:: Requirement ::
When you reach the line that contains "### Ejercicio 3" in the data below, start reproducing lines exactly, and stop after the line that contains "mysql -u root -p < sql1.sql".

══ Provided records ══

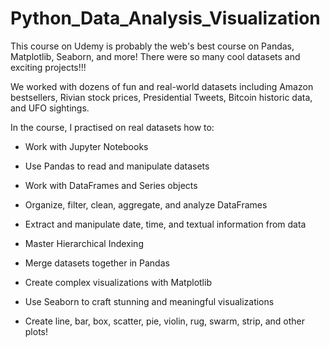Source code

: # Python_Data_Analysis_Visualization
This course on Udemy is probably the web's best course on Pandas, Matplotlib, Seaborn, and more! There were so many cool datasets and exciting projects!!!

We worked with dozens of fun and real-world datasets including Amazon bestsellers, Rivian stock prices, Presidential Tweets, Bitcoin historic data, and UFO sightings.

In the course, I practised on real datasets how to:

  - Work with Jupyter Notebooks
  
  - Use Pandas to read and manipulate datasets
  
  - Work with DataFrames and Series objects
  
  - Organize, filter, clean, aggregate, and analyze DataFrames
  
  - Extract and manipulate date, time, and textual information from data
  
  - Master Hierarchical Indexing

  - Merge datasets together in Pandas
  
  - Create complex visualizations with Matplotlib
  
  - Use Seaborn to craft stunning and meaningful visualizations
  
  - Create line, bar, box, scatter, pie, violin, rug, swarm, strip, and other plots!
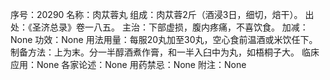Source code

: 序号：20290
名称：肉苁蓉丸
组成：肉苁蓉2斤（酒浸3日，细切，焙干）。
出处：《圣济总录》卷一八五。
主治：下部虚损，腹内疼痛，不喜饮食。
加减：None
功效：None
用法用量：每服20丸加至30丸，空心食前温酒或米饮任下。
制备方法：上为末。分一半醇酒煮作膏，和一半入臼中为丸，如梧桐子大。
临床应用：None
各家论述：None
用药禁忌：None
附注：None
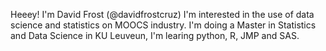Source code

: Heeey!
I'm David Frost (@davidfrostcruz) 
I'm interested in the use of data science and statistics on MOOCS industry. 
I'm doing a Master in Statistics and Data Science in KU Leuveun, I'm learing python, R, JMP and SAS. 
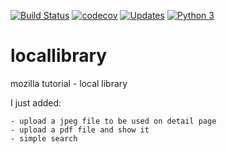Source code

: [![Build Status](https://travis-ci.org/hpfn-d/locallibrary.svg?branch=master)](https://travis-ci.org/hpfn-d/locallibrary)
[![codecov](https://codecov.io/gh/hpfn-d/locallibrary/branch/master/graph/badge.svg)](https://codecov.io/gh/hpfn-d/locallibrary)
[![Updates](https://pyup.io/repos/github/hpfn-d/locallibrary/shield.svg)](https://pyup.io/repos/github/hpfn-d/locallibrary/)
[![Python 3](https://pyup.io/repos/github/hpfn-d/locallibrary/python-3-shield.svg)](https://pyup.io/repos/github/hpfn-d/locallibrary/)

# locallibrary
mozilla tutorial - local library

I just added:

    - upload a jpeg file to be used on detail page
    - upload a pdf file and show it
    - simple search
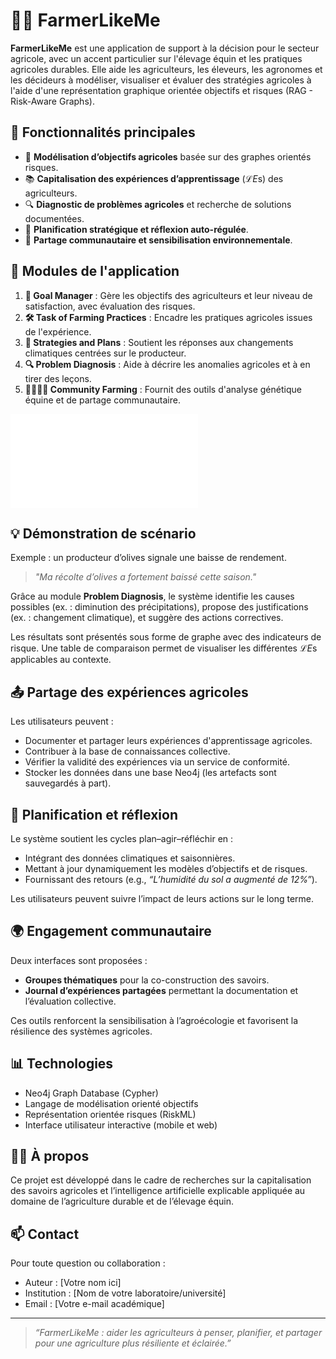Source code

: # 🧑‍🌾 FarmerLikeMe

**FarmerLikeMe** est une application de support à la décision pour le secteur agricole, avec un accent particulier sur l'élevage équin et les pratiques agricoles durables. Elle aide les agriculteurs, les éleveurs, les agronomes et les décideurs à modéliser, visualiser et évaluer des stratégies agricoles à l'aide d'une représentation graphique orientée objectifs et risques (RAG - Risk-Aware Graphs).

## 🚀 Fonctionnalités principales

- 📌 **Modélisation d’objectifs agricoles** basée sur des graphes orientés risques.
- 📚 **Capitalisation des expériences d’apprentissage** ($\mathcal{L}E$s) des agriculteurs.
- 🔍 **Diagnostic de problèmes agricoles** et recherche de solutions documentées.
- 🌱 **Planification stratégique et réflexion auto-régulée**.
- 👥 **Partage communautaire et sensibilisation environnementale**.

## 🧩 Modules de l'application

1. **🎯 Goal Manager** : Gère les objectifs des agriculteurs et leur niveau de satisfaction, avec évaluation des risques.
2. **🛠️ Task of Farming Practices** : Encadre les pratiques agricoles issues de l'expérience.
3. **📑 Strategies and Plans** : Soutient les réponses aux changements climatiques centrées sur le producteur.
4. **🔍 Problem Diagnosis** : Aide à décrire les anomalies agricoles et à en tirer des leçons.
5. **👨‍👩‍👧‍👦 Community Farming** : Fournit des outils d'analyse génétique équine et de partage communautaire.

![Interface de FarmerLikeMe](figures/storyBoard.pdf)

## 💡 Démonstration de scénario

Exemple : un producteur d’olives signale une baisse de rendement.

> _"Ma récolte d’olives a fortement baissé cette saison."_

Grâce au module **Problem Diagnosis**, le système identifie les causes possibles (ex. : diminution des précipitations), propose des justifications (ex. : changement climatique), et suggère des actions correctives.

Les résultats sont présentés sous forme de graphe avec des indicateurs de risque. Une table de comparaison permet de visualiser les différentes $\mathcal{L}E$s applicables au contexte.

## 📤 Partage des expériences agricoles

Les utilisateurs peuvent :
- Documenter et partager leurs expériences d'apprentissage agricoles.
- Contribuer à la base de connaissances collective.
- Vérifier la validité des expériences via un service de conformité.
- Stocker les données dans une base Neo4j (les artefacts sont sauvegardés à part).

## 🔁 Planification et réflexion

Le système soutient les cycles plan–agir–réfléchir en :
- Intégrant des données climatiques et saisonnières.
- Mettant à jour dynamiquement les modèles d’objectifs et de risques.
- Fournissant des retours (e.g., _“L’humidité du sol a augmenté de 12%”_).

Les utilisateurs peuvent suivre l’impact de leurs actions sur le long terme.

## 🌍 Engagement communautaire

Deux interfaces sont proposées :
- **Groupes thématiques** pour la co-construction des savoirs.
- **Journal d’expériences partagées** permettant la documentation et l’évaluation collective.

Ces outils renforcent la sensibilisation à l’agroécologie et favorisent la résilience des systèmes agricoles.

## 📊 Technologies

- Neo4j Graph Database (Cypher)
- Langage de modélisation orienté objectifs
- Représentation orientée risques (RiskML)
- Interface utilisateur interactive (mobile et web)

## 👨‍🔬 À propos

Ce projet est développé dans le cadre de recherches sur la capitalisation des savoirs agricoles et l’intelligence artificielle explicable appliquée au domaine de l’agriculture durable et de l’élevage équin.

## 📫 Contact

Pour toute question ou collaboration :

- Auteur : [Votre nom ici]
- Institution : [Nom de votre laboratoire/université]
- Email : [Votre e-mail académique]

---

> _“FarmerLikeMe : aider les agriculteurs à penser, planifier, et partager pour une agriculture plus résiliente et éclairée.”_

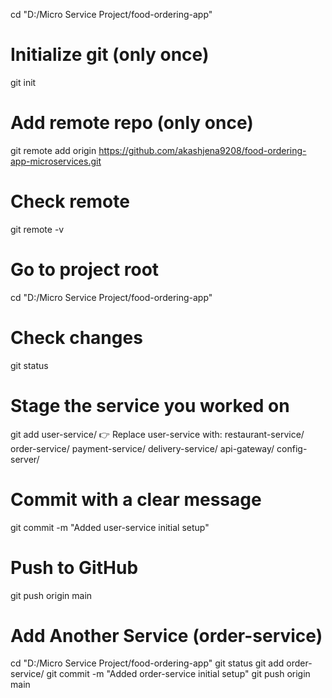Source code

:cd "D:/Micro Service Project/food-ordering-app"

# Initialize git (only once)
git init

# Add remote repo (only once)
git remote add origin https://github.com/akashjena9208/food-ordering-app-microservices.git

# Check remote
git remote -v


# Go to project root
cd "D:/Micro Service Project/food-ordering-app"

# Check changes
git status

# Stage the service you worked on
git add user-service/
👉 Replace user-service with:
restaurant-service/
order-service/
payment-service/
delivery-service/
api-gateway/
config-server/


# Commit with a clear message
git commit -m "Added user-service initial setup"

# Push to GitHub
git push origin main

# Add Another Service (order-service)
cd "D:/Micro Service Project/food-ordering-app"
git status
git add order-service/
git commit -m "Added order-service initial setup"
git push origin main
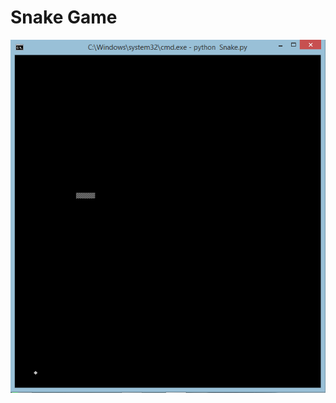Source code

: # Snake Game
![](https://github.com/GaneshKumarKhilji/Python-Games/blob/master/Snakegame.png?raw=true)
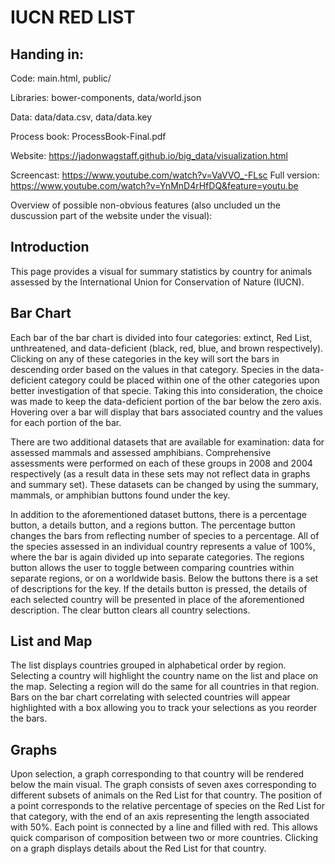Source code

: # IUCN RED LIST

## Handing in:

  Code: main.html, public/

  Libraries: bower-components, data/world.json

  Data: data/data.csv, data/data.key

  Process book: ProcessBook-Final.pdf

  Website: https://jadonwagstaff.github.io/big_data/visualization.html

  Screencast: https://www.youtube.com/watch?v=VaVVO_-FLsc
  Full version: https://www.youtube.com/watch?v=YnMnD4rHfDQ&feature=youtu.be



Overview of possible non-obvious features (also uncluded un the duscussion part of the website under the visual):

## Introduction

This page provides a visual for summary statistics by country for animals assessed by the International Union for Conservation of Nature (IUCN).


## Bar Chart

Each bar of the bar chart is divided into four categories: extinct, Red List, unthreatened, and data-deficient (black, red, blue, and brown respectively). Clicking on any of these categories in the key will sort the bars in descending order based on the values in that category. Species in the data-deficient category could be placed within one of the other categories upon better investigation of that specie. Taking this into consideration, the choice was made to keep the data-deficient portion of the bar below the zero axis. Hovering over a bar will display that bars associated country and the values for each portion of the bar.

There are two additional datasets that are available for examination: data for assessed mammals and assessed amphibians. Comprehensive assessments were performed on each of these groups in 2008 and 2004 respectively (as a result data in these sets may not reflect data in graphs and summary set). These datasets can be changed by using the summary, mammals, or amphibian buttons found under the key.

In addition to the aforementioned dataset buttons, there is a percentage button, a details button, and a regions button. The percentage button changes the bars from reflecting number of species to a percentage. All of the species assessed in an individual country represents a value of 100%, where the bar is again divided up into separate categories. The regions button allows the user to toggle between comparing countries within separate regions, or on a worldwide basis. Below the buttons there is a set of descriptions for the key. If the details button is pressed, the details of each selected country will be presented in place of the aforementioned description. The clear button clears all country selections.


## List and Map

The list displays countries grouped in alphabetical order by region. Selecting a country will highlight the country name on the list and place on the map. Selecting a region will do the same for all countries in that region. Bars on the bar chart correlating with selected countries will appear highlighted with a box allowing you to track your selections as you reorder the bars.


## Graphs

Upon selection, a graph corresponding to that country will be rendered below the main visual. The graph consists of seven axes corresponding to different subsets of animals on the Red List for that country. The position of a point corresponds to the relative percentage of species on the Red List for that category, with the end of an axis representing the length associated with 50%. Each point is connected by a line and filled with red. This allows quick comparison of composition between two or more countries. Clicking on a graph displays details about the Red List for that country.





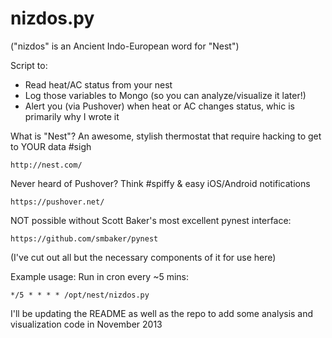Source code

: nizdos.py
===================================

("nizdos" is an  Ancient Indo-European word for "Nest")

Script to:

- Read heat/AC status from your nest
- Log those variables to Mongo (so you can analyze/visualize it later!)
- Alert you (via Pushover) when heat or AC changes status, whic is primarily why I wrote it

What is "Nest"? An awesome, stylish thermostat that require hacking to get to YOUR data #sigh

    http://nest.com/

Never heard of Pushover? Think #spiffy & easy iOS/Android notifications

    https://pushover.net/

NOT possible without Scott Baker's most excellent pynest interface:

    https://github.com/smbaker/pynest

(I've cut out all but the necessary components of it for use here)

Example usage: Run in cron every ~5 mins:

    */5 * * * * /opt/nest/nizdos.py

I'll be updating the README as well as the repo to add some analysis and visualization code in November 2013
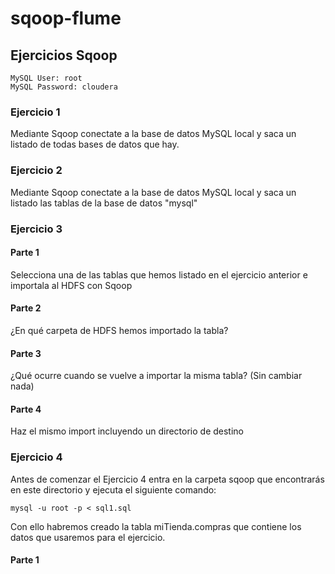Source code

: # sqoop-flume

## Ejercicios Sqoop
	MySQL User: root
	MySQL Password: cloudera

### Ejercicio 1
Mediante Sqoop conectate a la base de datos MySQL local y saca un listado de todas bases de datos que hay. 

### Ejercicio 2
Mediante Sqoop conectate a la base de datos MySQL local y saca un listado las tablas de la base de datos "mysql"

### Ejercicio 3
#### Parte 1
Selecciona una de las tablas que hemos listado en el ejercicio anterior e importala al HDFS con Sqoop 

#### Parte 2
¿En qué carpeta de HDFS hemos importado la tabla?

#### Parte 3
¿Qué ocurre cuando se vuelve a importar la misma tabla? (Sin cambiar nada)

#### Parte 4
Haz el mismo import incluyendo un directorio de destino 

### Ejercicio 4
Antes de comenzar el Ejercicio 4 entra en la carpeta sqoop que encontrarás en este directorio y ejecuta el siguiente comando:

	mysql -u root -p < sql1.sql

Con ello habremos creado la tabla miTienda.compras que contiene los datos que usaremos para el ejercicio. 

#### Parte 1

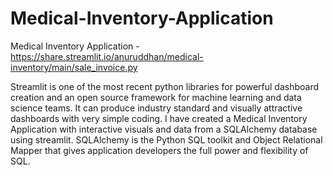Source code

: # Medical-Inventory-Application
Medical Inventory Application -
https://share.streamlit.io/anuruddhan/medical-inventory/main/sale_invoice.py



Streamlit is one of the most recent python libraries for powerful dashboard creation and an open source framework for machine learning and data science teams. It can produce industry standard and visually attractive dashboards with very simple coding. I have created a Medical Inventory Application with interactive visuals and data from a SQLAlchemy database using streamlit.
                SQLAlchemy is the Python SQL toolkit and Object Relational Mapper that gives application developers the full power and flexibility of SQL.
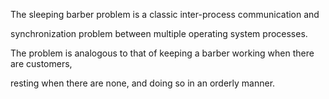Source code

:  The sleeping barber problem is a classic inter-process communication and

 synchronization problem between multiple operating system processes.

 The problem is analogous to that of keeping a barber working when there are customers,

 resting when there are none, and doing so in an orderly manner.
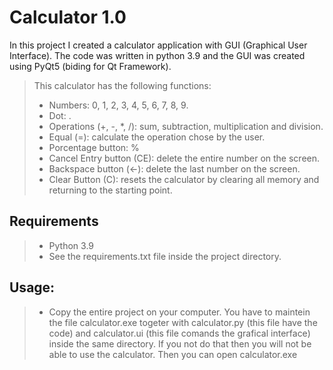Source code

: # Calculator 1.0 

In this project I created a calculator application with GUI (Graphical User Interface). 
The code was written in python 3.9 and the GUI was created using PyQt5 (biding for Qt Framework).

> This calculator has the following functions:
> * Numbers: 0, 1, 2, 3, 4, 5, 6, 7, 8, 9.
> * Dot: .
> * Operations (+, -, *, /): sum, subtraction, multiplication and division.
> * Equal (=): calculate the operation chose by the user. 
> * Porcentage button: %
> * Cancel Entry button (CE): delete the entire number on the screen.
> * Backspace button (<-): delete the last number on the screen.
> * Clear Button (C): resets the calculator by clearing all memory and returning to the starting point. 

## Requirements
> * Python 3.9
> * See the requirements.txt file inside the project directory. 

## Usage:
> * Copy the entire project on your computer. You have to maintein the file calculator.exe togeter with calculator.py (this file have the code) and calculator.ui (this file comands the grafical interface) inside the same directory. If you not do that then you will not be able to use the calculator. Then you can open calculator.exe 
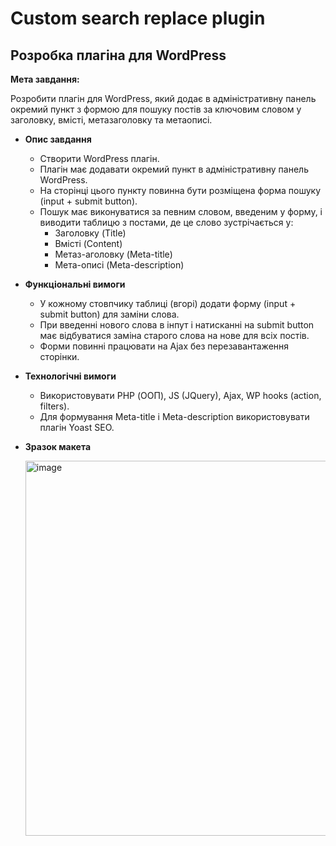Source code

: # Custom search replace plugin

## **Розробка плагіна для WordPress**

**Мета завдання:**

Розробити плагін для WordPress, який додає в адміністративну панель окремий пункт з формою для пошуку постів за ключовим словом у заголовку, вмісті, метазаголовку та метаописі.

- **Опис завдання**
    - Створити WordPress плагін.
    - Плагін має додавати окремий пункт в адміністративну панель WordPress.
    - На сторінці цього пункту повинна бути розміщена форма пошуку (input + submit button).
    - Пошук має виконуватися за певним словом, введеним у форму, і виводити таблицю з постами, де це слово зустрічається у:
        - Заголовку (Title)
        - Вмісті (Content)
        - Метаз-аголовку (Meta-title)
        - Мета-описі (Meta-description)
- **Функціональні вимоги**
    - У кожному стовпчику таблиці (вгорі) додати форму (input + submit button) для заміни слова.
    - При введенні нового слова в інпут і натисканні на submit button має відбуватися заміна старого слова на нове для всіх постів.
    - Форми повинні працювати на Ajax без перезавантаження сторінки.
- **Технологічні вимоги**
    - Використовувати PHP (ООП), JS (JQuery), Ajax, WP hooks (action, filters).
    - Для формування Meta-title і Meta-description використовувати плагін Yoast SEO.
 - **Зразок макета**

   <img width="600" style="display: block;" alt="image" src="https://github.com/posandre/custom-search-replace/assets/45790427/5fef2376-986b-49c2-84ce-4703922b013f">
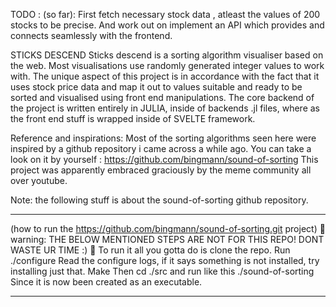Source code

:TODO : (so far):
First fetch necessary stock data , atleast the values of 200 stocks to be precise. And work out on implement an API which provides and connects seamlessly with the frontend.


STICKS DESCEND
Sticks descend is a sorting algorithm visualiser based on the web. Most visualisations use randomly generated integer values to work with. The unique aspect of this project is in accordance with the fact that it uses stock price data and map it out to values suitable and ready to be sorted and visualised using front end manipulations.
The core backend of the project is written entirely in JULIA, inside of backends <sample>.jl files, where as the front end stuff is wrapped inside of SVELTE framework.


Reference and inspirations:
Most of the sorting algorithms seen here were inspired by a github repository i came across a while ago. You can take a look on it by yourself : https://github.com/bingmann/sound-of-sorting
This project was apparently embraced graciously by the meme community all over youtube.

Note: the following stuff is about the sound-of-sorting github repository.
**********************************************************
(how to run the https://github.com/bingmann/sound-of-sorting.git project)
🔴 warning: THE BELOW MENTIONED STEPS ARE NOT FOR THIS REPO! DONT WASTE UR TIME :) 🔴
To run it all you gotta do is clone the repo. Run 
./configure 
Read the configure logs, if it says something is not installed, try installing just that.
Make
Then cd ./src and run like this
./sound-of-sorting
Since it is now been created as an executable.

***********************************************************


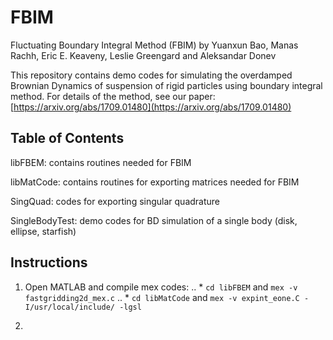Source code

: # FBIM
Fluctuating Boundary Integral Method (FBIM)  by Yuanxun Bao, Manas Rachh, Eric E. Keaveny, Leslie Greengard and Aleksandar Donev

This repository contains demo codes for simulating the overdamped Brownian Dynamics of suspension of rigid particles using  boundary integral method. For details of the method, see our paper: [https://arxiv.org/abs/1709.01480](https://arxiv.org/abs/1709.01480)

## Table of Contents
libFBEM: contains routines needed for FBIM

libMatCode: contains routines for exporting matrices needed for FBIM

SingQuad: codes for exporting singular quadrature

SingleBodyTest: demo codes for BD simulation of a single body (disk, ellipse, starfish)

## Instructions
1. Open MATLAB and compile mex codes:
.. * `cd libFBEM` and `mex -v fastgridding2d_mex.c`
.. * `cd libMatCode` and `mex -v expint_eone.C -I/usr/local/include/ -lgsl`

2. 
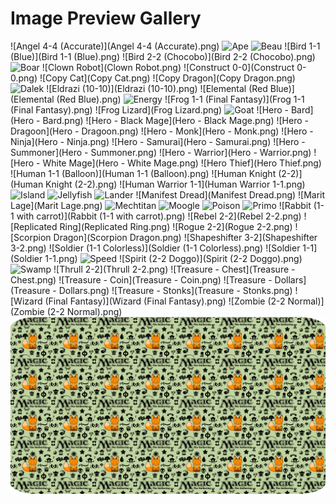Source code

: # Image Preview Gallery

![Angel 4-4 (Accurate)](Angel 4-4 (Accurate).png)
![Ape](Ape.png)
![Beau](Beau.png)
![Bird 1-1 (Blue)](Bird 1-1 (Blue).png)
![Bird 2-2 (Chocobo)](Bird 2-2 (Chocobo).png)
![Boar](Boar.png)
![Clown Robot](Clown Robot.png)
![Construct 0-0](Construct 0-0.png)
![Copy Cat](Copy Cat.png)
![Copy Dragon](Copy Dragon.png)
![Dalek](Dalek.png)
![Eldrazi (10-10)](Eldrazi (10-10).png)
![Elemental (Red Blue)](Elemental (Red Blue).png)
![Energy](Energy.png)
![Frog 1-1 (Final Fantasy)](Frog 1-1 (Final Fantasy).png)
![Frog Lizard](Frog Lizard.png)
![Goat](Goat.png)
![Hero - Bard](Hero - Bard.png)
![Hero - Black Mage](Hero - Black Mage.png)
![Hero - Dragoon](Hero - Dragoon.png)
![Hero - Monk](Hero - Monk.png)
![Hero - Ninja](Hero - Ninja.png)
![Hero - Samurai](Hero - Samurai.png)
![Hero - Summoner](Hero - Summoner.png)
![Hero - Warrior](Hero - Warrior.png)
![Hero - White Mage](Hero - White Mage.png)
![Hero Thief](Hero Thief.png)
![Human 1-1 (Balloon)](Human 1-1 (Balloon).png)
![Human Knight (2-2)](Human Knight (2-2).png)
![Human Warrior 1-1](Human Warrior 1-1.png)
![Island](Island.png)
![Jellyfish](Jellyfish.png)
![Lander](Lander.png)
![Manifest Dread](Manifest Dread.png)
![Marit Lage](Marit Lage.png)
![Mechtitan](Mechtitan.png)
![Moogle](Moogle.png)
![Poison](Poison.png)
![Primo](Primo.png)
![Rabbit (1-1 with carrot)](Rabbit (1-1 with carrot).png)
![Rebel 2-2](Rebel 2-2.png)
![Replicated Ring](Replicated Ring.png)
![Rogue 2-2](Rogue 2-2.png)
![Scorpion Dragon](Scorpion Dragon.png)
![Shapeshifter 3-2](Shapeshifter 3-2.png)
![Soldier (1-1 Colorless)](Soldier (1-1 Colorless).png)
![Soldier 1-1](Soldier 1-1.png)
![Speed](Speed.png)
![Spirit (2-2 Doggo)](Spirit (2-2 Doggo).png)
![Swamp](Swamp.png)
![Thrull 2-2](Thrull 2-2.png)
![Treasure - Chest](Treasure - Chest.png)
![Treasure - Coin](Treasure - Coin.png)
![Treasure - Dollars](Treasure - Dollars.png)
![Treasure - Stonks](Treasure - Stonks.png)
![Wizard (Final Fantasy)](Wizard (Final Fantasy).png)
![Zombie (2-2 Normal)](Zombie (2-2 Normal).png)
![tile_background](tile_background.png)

═══

:: Answer ::
### Ejercicio 3
#### Parte 1
Selecciona una de las tablas que hemos listado en el ejercicio anterior e importala al HDFS con Sqoop 

#### Parte 2
¿En qué carpeta de HDFS hemos importado la tabla?

#### Parte 3
¿Qué ocurre cuando se vuelve a importar la misma tabla? (Sin cambiar nada)

#### Parte 4
Haz el mismo import incluyendo un directorio de destino 

### Ejercicio 4
Antes de comenzar el Ejercicio 4 entra en la carpeta sqoop que encontrarás en este directorio y ejecuta el siguiente comando:

	mysql -u root -p < sql1.sql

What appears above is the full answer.